BEGIN Information supplied
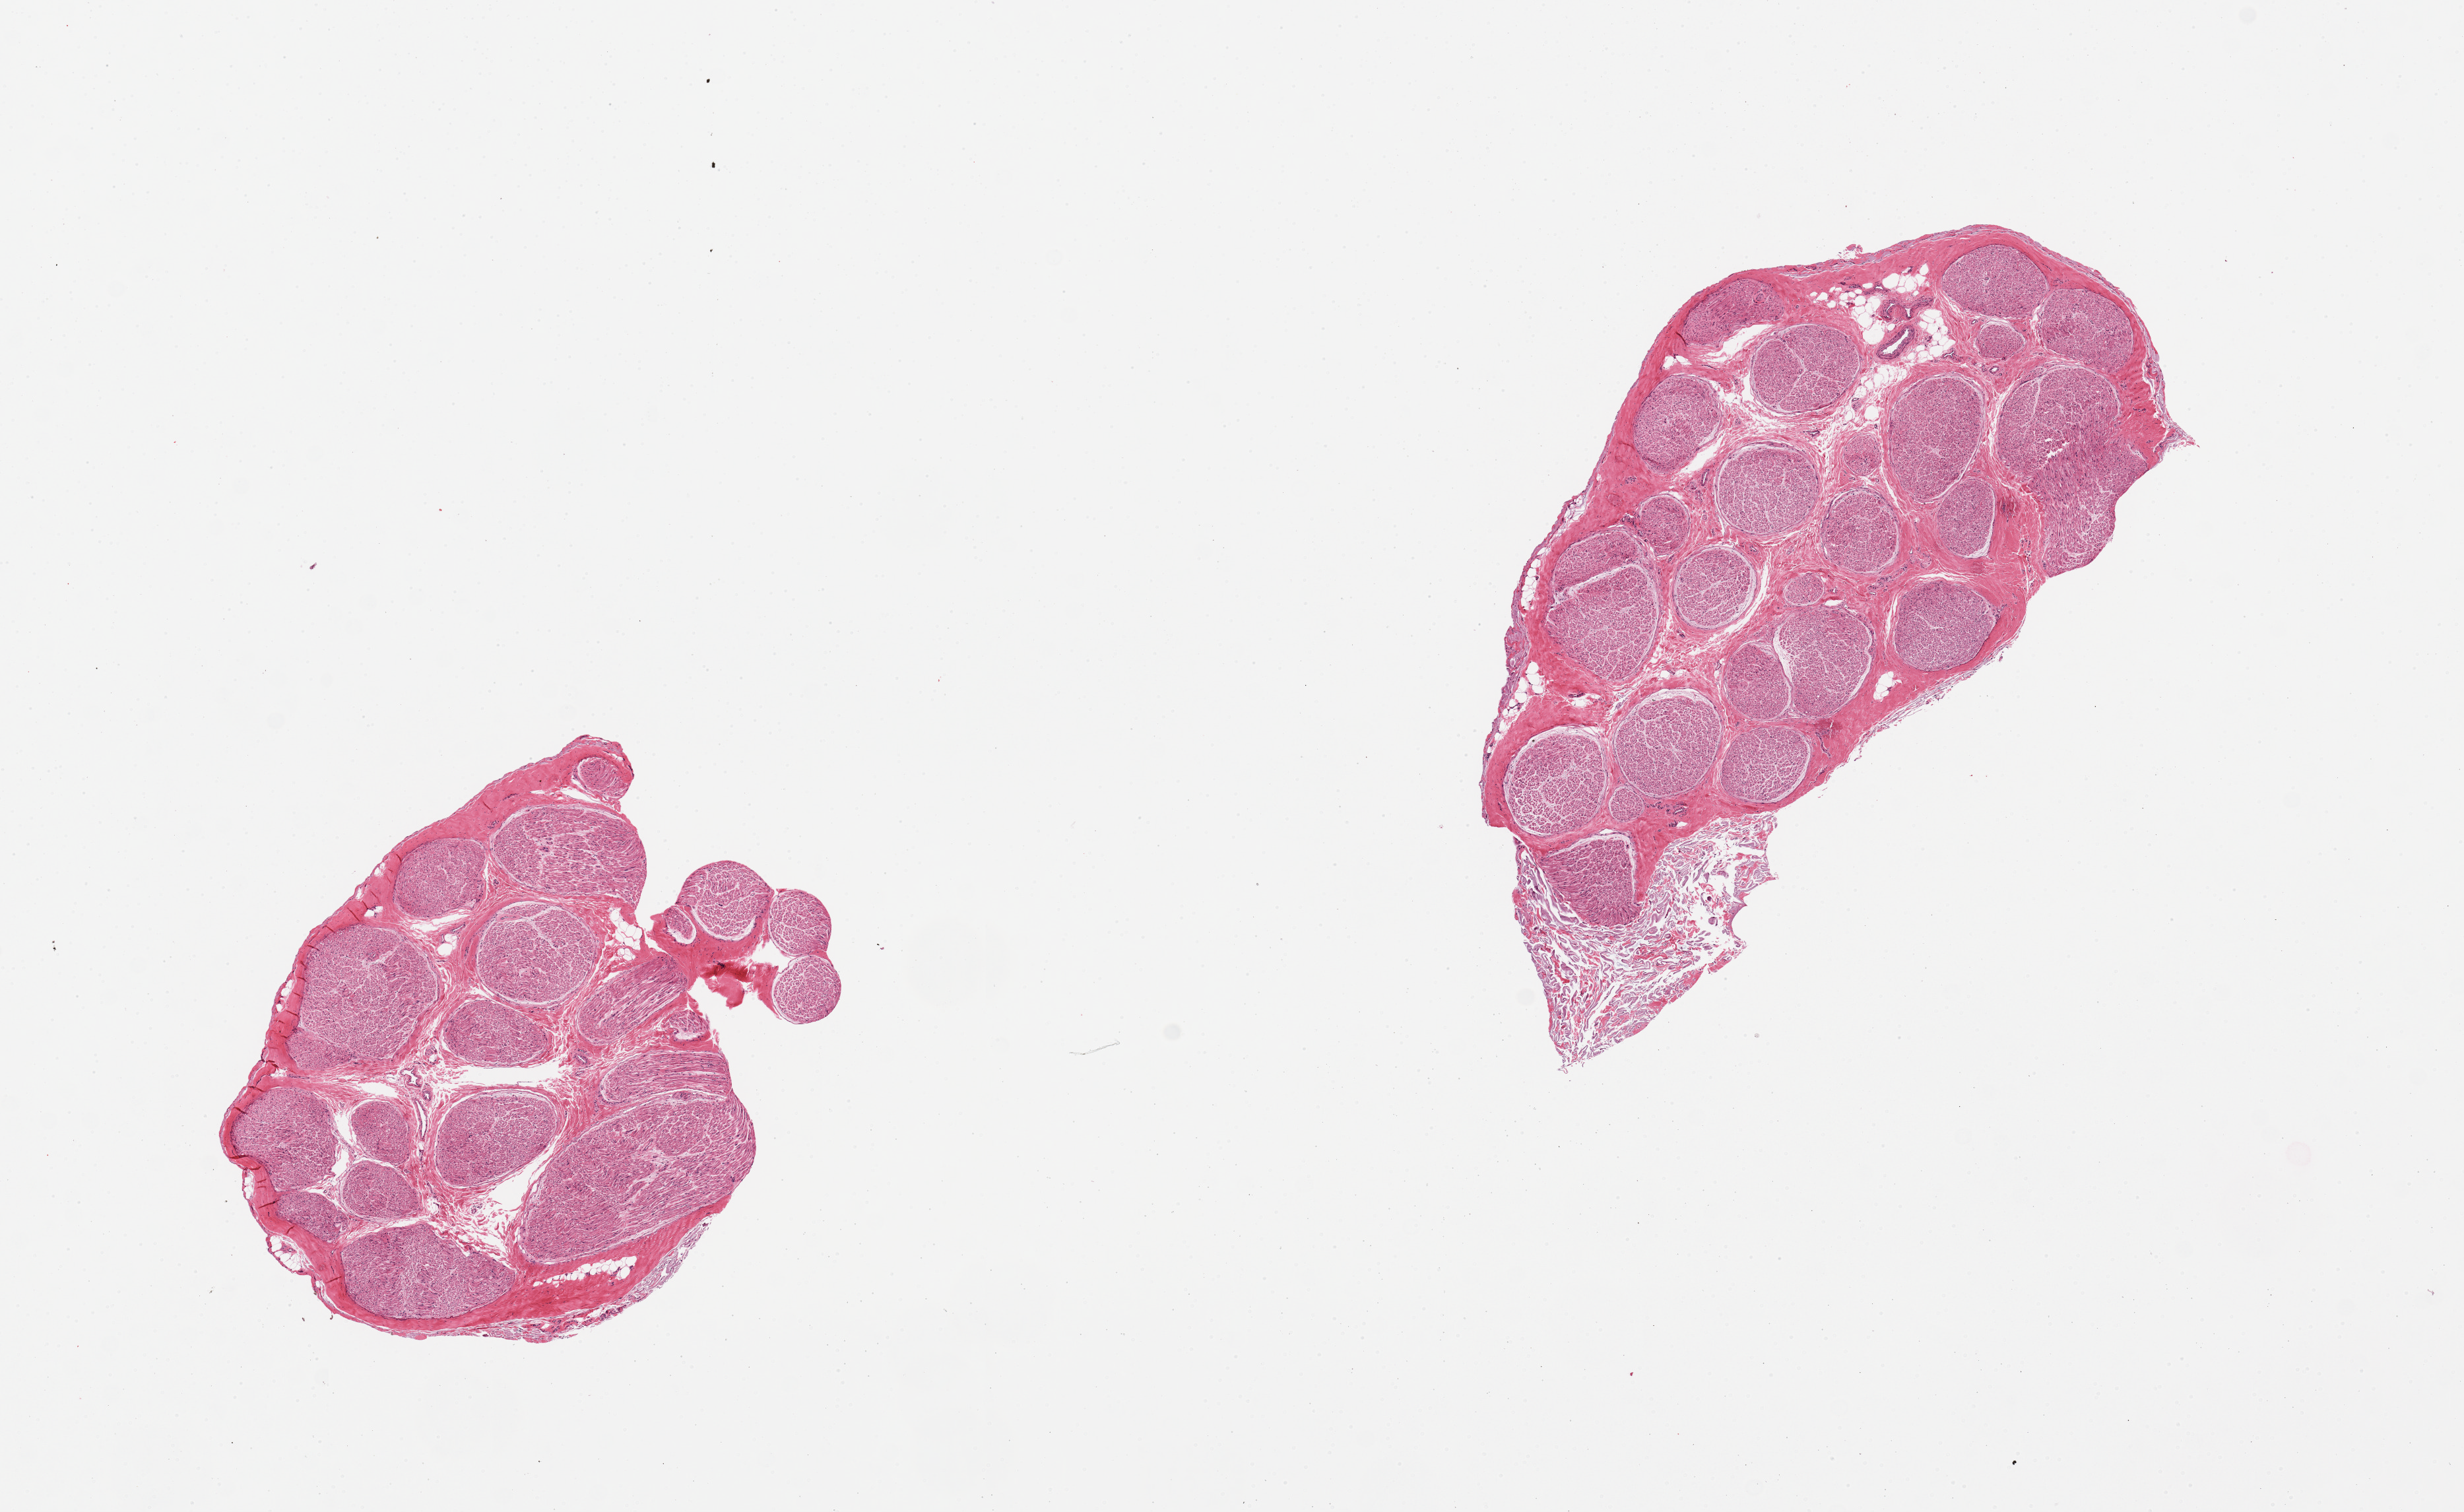
Whole-slide image, hematoxylin and eosin (H&E) stain, a low-resolution overview of the entire scanned area, about 14.8 x 9.1 mm (slide scanned at 20x), PAXgene-fixed, paraffin-embedded tissue, sampled site (target tissue): tibial nerve, donor tissue sample. Donor: male.
Pathologist's review note for this sample: 2 pieces; no fat.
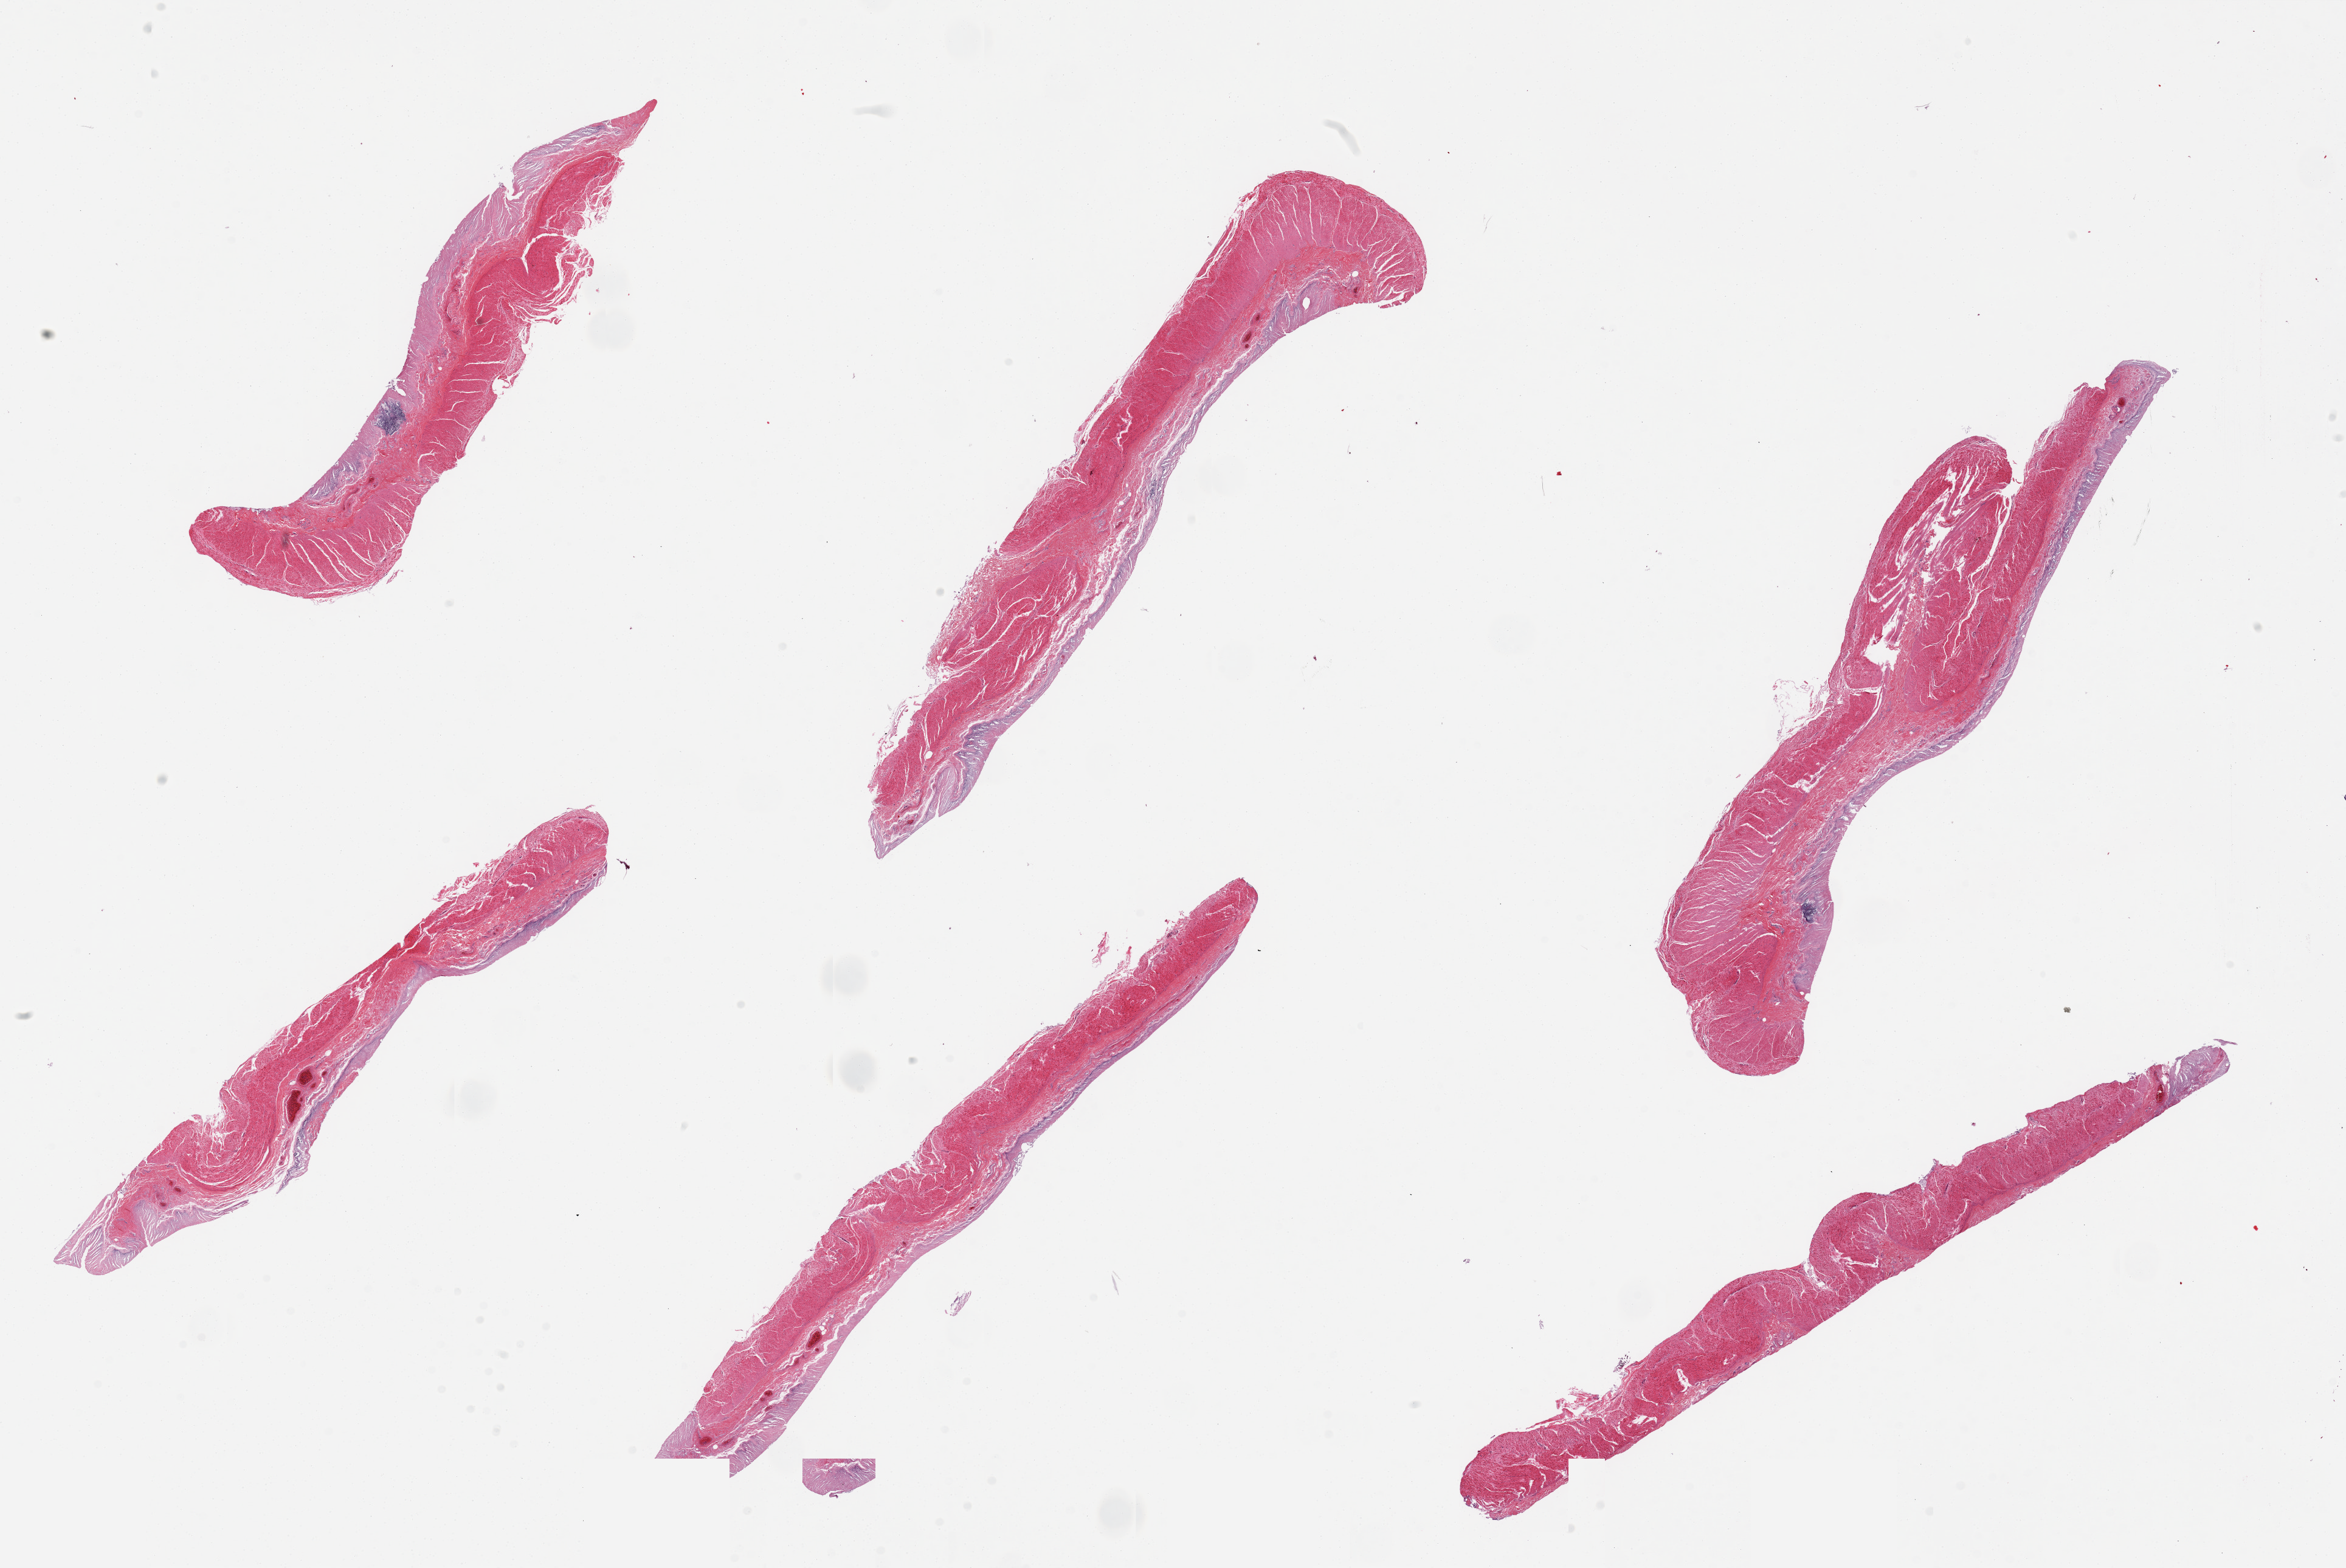
Haematoxylin and eosin whole-slide image, brightfield — whole scanned area (about 30.5 x 20.4 mm, slide scanned at 20x) shown as a low-resolution overview, PAXgene-fixed paraffin-embedded (PFPE) section, section of transverse colon (target tissue), donor tissue sample. Donor sex: male.
Pathologist's review note for this sample: 6 pieces, mucosa totally autolyzed, ~0.1mm thick.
END Information supplied
State how many lines in the listing above contain "donor". Nothing else is needed.

2